Cole’s model also differs from the CSRT approach in that his applies only to persons linked to al Qaeda or the Taliban, while the CSRT’s extends to action on behalf of any entity “engaged in hostilities against the United States or its coalition partners.” This move responds to concern that the government has detained persons at Guantánamo based on ties to groups that may be ideologically compatible with al Qaeda yet are distinct from it. But the proposed solution goes too far in attempting to address this issue, particularly if Cole’s model is meant to apply to detentions occurring overseas in connection with continuing armed conflict in the Afghan-Pakistan border region. Al Qaeda and the Taliban are not the only groups engaged in armed hostilities against the United States and the Afghan and Pakistani government today. A dozen or more groups with varying degrees of interconnectedness participate in the insurgency. Indeed, the very notion of group affiliation can be tenuous and ephemeral in this setting, making it difficult to implement a test employing strict associational distinctions. A requirement that the military discern the associational status of its detainees and hold only the subset of them shown to be associated with al Qaeda and the Taliban seems unwise and potentially unenforceable. Better to maintain the CSRT definition while actually adhering to its limits.
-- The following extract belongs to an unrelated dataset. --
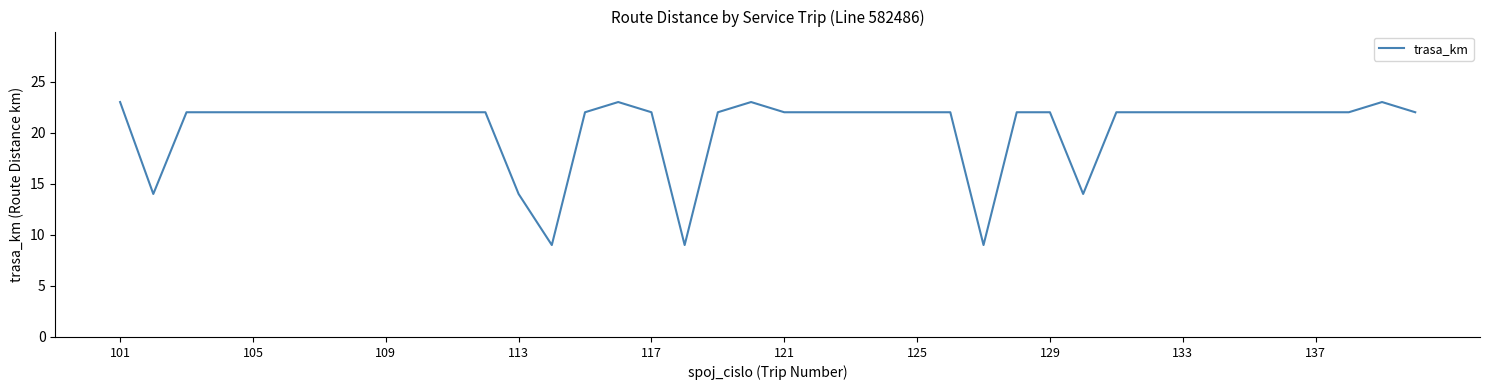

How many lines are shown in the chart?

1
Whatever criteria are used, the next task is to identify the procedural safeguards that should be employed in determining whether a detainee in fact satisfies them. Many believe that the government has held individuals in custody at Guantánamo and elsewhere based on little or no evidence. Responding to such concerns, Cole advocates a screening process in which the government must provide clear and convincing evidence (presumably to a judge), with the detainee represented by counsel and with the government barred from using “ex parte” evidence (that is, evidence shown only to the judge, but not the detainee or his counsel).
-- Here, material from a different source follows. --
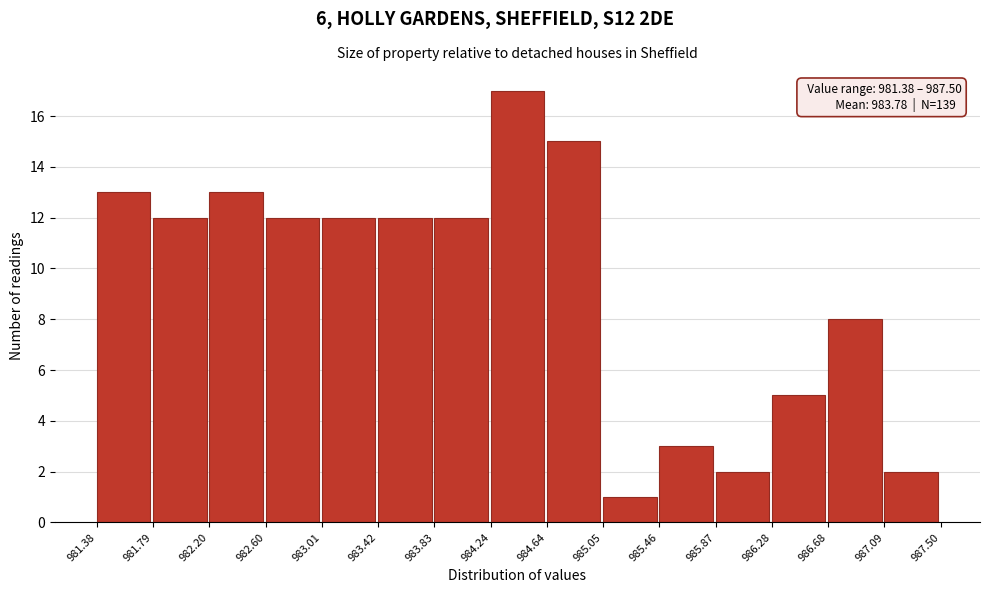

Over which range of the x-axis is the bar tallest?

984.24 to 984.64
This raises two sets of issues. As an initial matter, the Supreme Court this past summer held in Boumediene v. Bush that federal judges can and must exercise judicial review over CSRT detention decisions. Do we need further reform? We certainly do in the sense that it is the responsibility of Congress to flesh out and make uniform, within constitutional bounds, the procedural safeguards to be employed during habeas review. But it does not follow that Congress should follow all of Cole’s particular prescriptions. Lacking legislative direction, for example, the district judges carrying out habeas review in recent weeks have settled on a “preponderance of the evidence” standard. Cole calls for raising that standard to the “clear and convincing evidence” level, but it is not clear that it would be wise to impose a stricter evidentiary burden. Applying the “mere” preponderance standard, the first federal judge to render a decision on a habeas petition since the Supreme Court’s ruling in Boumediene—a Bush appointee, notably—recently held that the government lacked sufficient evidence to justify the detention of five out of six detainees whose status was at issue (including Mr. Boumediene himself). This suggests that the current standard has ample teeth.
Of course, not all military detainees are held at Guantánamo. Today, the majority are held in Afghanistan and Iraq, having been captured in those zones. No federal judge has ever asserted habeas jurisdiction over those detainees, and, though some such attempts are pending at the moment, it is not at all clear that they will succeed. Cole’s model would produce a sea change if applied in that setting. Would such a change be desirable as a policy matter, even if not legally compelled? In accordance with counterinsurgency doctrine, some such steps might be in order; the United States would be wise to consider any measures that would enhance the perceived fairness of its detention practices without unduly compromising safety. Whether such measures should involve review by a federal judge, however, let alone the degree of judicial review contemplated in Cole’s model, is not obvious.
We need to find a way to address serious and legitimate security concerns without the overkill of a general system of preventive detention for suspected terrorists.